ComputerForensicsDigest.com

An IT manager at the National Archives and Records Administration alleges that his agency, which is charged with collecting and preserving the U.S. government's most important documents, may have accidentally exposed more than 70 million U.S. military veterans to the risk of identity theft.

In an interview with Ryan Singel in Wired, Hank Bellomy charges that NARA was irresponsible in its handling of failed hard drives containing confidential veteran information. In one recent instance, Bellomy said, a hard drive used as part of NARA's eVetRecs program failed, and NARA sent it out for repair without sanitizing the data on the drive.

When the government contractor, PC Mall Gov-GMRI, was unable to repair the drive, it shipped it out to another firm to be recycled. NARA told Wired that all of its contractors and subcontractors are required to sign privacy protection agreements; however, the agency has also changed its rules and will henceforth will destroy defective or outdated hard drives on-site.

An investigation into the incident is ongoing, but so far, NARA sees no need to warn veterans of possible identity theft stemming from the efforts to repair the hard drive. "NARA does not believe that a breach of PII (personally identifiable information) occurred," the agency told Singel, "and therefore does not believe that notification is necessary or appropriate at this time."

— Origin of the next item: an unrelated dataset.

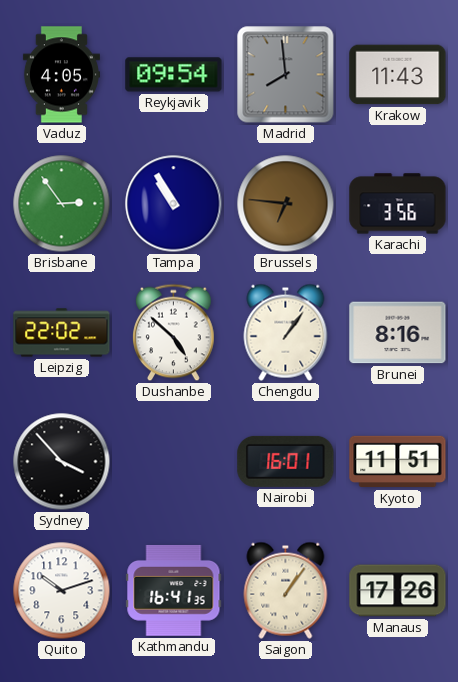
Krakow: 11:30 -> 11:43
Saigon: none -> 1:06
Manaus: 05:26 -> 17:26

There have been repeated data losses by government agencies over the years. The most notorious was the 2005 loss of a laptop by the Veterans Administration that contained confidential records of more than 25 million veterans. The agency agreed to pay out $20 million in damages, largely in the form of subsidized credit monitoring for affected veterans.

Federal agencies have varying standards for how sensitive data should be destroyed from hard drives; the National Institute of Standards and Technology, in fact, issued a white paper specifically devoted to the topic in 2006. But one company is now offering a data destruction option that is more reminiscent of the movie "Fargo" than anything else. 

Recycling Today Magazine reports that Allegheny Shredders has introduced a new type of shredder specifically designed for hard drives and other types of electronic media. The 7.5 horsepower motor is designed to chew through as many as 25 hard drives per minute. The manufacturer promises "virtually no noise or vibration," and says that the shredder is designed to handle "computer hard drives, optical media, and electronic devices such as cell phones, handheld devices, etc."

Allegheny officials are disturbingly upbeat about their ability to reduce electronic media to "unusable and unidentifiable pieces."

"After 40 years of manufacturing destruction equipment," John Wagner, president of Allegheny Shredders, said, "we’re eager to offer the Allegheny Hard Drive Shredder to solve the problem of security risk posed by growing amounts of discarded sensitive electronic waste."

Just another trend for computer forensic specialists to watch, you betcha.